**WHAT IS REQUIRED**.
The answer must be every line below that contains the string "Member".

Entries taken from a collection
*****
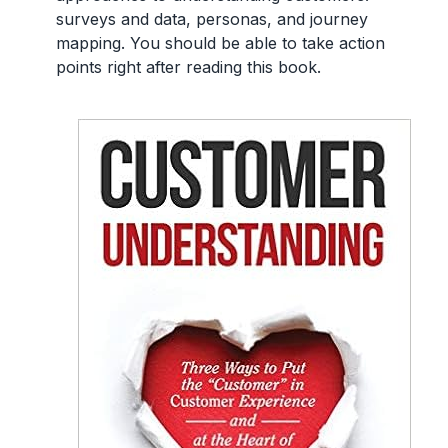
surveys and data, personas, and journey
mapping. You should be able to take action
points right after reading this book.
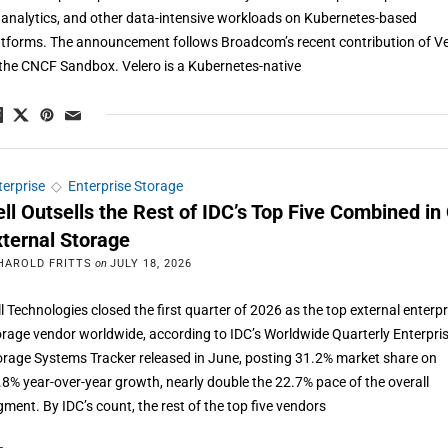
, analytics, and other data-intensive workloads on Kubernetes-based
atforms. The announcement follows Broadcom’s recent contribution of Ve
 the CNCF Sandbox. Velero is a Kubernetes-native
terprise
◇
Enterprise Storage
ell Outsells the Rest of IDC’s Top Five Combined in
xternal Storage
HAROLD FRITTS
on
JULY 18, 2026
ll Technologies closed the first quarter of 2026 as the top external enterpr
orage vendor worldwide, according to IDC’s Worldwide Quarterly Enterpri
orage Systems Tracker released in June, posting 31.2% market share on
.8% year-over-year growth, nearly double the 22.7% pace of the overall
gment. By IDC’s count, the rest of the top five vendors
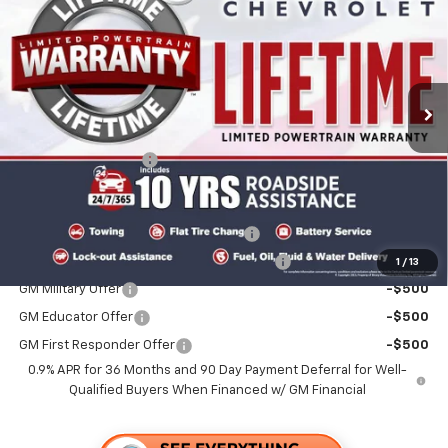
FOLSOM CHEVY NET PRICE
VIN:
1G1FY6EV7VF106999
Stock:
270015
Model:
1FF48
Ext.
Int.
In Stock
Less
MSRP:
$30,560
Documentation Fee
+$85
Add. Offers you may Qualify For:
Costco Executive Member Incentive
-$1,250
Costco Non-Executive Member Incentive
-$1,000
1
/
13
GM Military Offer
-$500
GM Educator Offer
-$500
GM First Responder Offer
-$500
0.9% APR for 36 Months and 90 Day Payment Deferral for Well-
Qualified Buyers When Financed w/ GM Financial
*****
**WRITTEN RESPONSE**.
Costco Executive Member Incentive
Costco Non-Executive Member Incentive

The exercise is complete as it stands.